Iterating over same type struct members in C

Question

Is it possible to iterate of a C struct, where all members are of same type, using a pointer. Here's some sample code that does not compile:

#include <stdio.h>
#include <stdlib.h>

typedef struct
{
    int mem1 ;
    int mem2 ;
    int mem3 ;
    int mem4 ;
} foo ;

void my_func( foo* data )
{
    int i ;
    int* tmp = data ; // This line is the problem

    for( i = 0; i < 4; ++i )
    {
        ++tmp ;
        printf( "%d\n", *tmp ) ;
    }
}

int main()
{
    foo my_foo ;
    //
    my_foo.mem1 = 0 ;
    my_foo.mem2 = 1 ;
    my_foo.mem3 = 2 ;
    my_foo.mem4 = 3 ;
    //
    my_func( &my_foo ) ;
    return 0 ;
}

The members of foo should be aligned in memory to be one after another, assuming your compiler/kernel does not try to provide stack protection for buffer overflow.

So my question is:

How would I iterate over members of a C struct that are of the same type.

Answer 1

    int* tmp = &data->mem1 ;  // explicitly get the address of the first int member

As you say, you have to be careful of alignment and other memory layout issues. You should be fine doing this with ints though.

But I would question how readable this would make your code.

Incidently,

    tmp += ( i * sizeof(foo) ) ;

I do not think that does what you think it does, but I'm not entirely sure what you want it to do. Use ++tmp; if you want to step to the next int member of the same foo object.

Answer 2

From the language point of view: you can't. data members of the struct are not... er.. "iteratible" in C, regardless of whether they are of the same type or of different types.

Use an array instead of a bunch of independent members.

Answer 3

The easiest way would be to create a union, one part which contains each member individually and one part which contains an array. I'm not sure if platform-dependent padding might interfere with the alignment.

Answer 4

You should be able to cast the foo pointer to an int pointer.

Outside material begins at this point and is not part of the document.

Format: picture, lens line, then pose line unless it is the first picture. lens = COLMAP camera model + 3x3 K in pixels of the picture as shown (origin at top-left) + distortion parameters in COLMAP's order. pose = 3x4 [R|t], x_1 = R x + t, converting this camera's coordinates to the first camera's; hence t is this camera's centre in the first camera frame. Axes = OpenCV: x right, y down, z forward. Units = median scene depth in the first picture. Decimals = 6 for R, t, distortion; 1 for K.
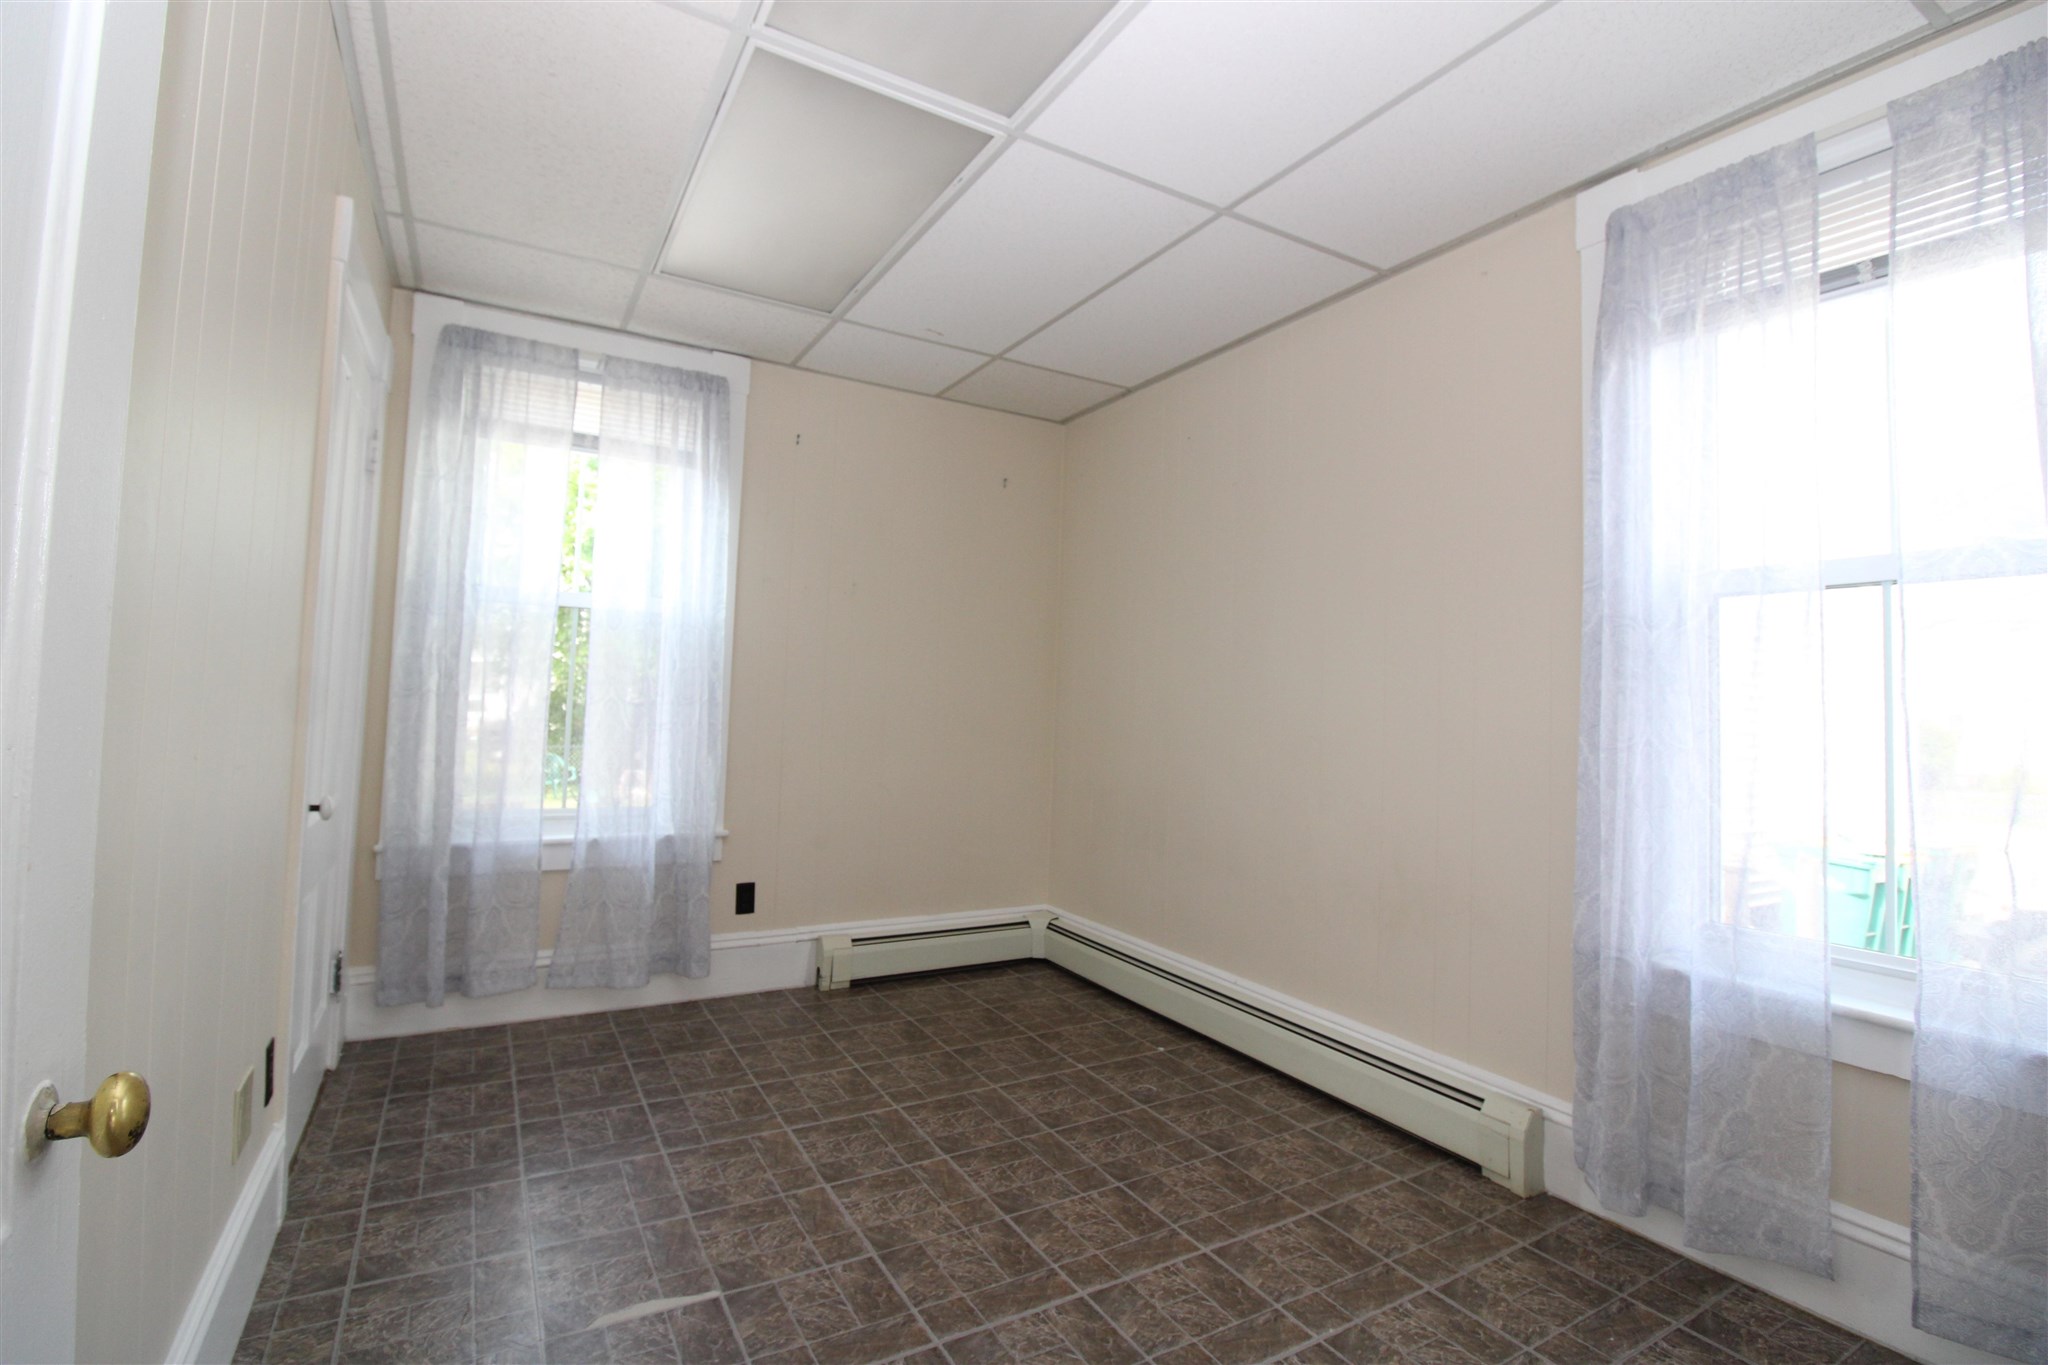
lens RADIAL K [[943.7, 0, 1017.8], [0, 943.7, 662.2], [0, 0, 1]] dist [-0.002351, -0.012418]
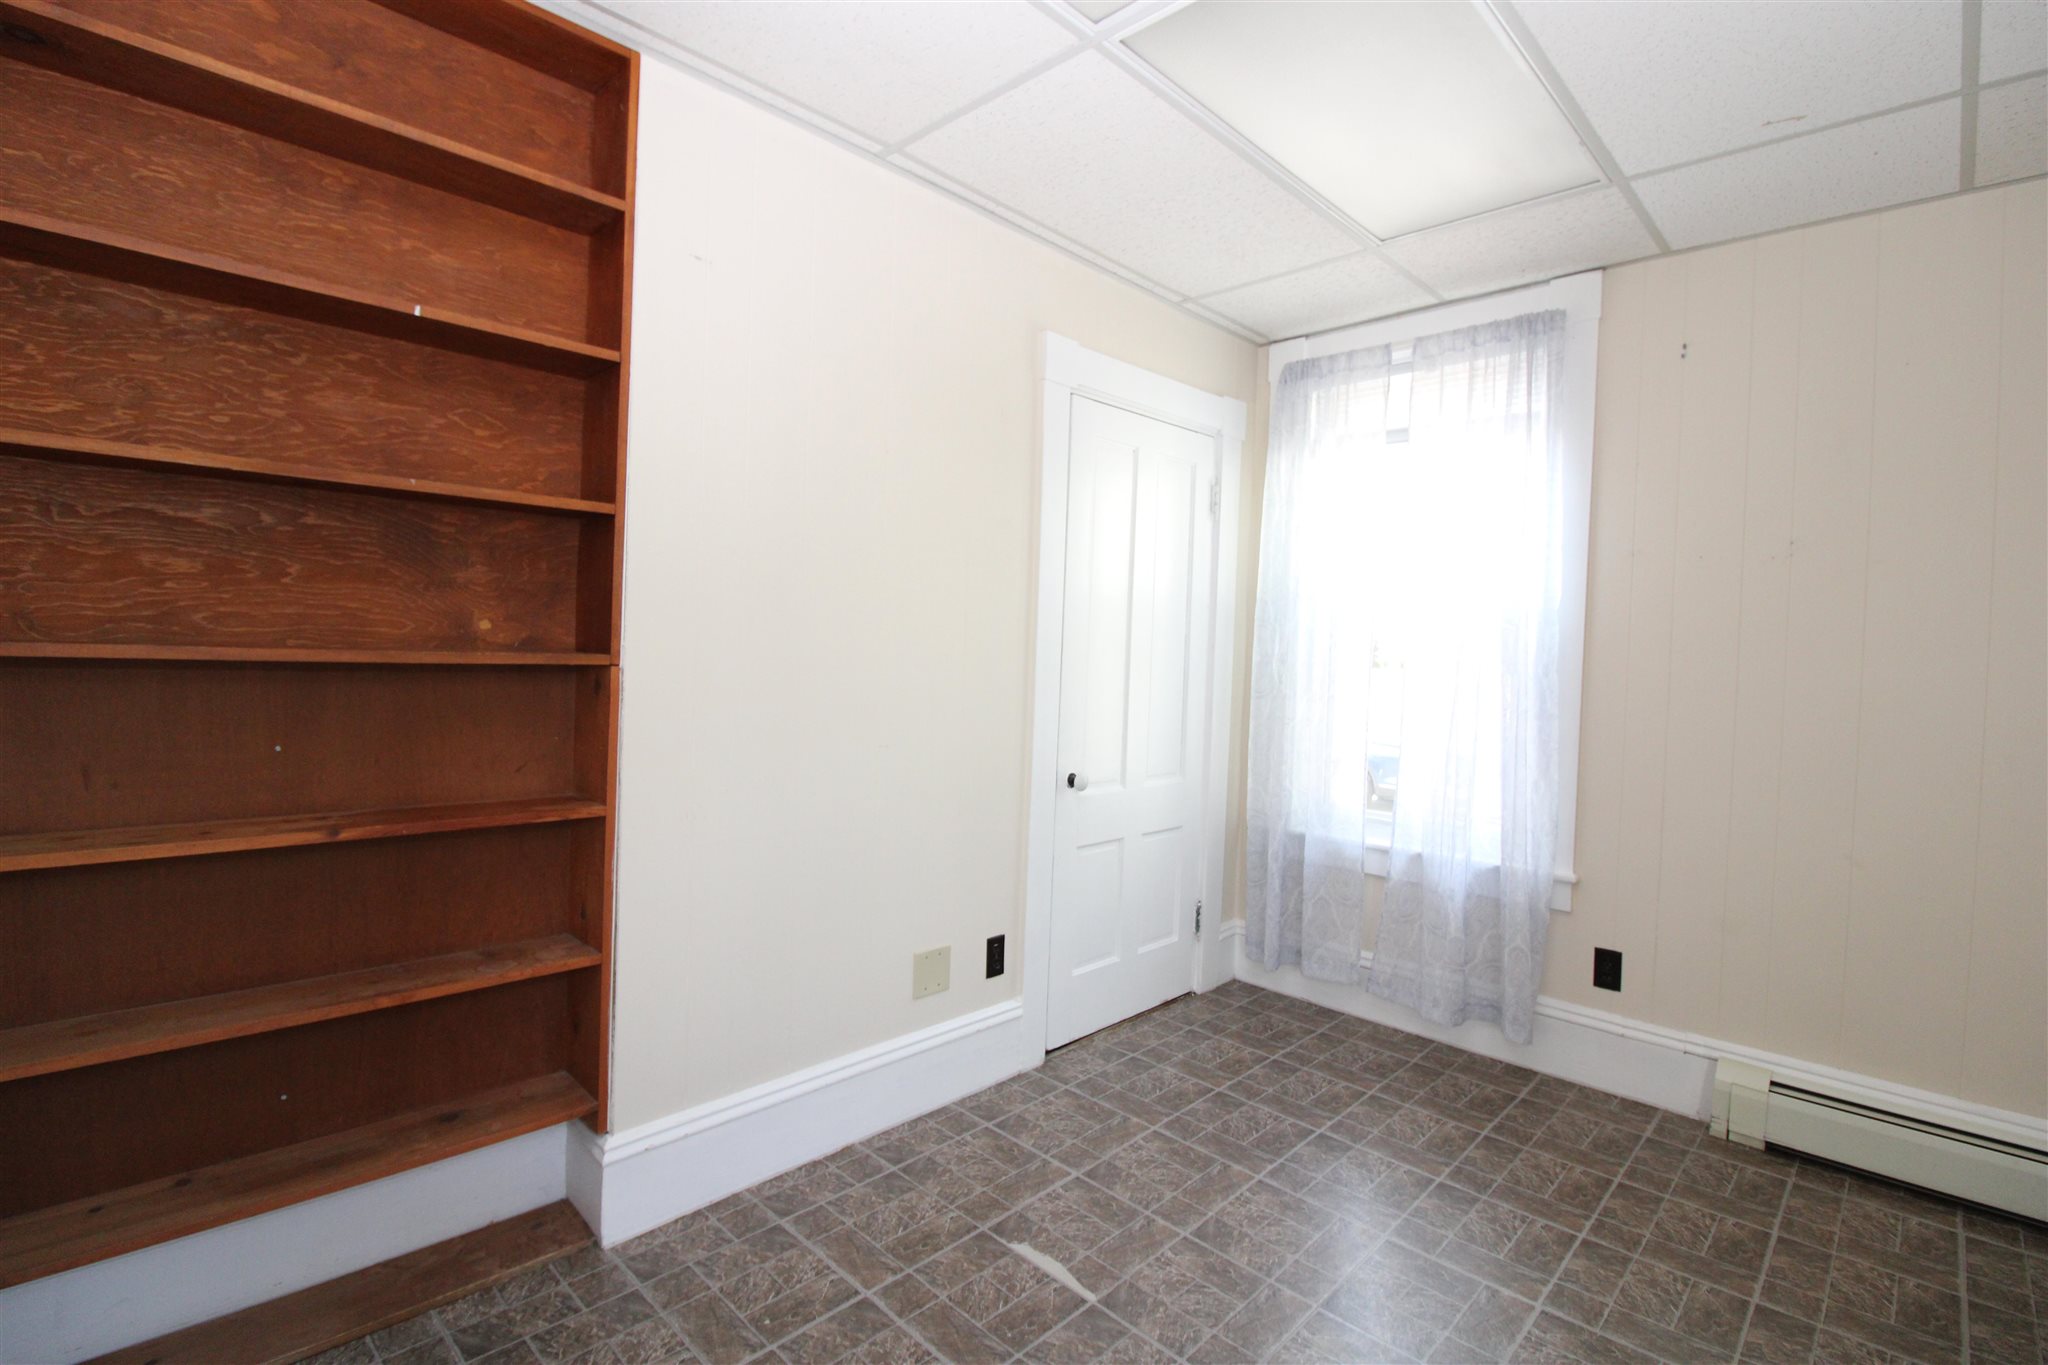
lens RADIAL K [[943.7, 0, 1017.8], [0, 943.7, 662.2], [0, 0, 1]] dist [-0.002351, -0.012418]
pose [[0.269635, -0.005516, -0.962947, 0.357601], [0.019999, 0.999800, -0.000128, -0.012159], [0.962755, -0.019223, 0.269692, 0.363836]]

A cleaner solution would be to declare foo as follows.

typedef struct
{
    int fooints[ 4 ] ;
} foo ;

Then iterate over the int array.

for ( int i = 0 ; i < 4 ; i++ )
{
    printf( "%d\n" , *( foo->fooints + i ) ) ;
}

You could go on to create member functions to access and/or manipulate the int array.

Answer 5

You can also use an unnamed union/struct:

struct foo {
    union {
        struct {
            int mem1;
            int mem2;
            int mem3;
            int mem4;
        };
        int elements[4];
    };
};

foo thefoo;
for (int i = 0; i < 4; ++i) {
    thefoo.elements[i] = i;
}

This might not work on some compilers, int this case you'll have to explicitily name the union and struct inside foo,

Answer 6

Most of the attempts using a union with an array are prone to failure. They stand a decent chance of working as long as you only use int's, but for other, especially smaller, types, they're likely to fail fairly frequently because the compiler can (and especially with smaller types often will) add padding between members of a struct, but is not allowed to do so with elements of an array).

C does, however, have an offsetof() macro that you can use. It yields the offset of an item in a struct, so you can create an array of offsets, then (with a bit of care in casting) you can add that offset to the address of the struct to get the address of the member. The care in casting is because the offset is in bytes, so you need to cast the address of the struct to char *, then add the offset, then cast the result to the type of the member (int in your case).

Answer 7

Here's another approach; I've never had reason to do this, but it has the advantage of not mucking up the struct definition. Create a an array of pointers to the members you're interested in, and then iterate over that array:

typedef struct { int mem1; int mem2; int mem3, int mem4; } foo;
...
foo theStruct;
int *structMembers[4] = { &theStruct.mem1, &theStruct.mem2, 
                          &theStruct.mem3, &theStruct.mem4};
...
for (i = 0; i < 4; i++)
{
  printf("%d\n", *structMembers[i]);
}

This way you don't have to worry about alignment issues biting you, and you can arbitrarily order how you want to iterate over the members (e.g., you could order it so the walk is "mem4, mem3, mem2, mem1").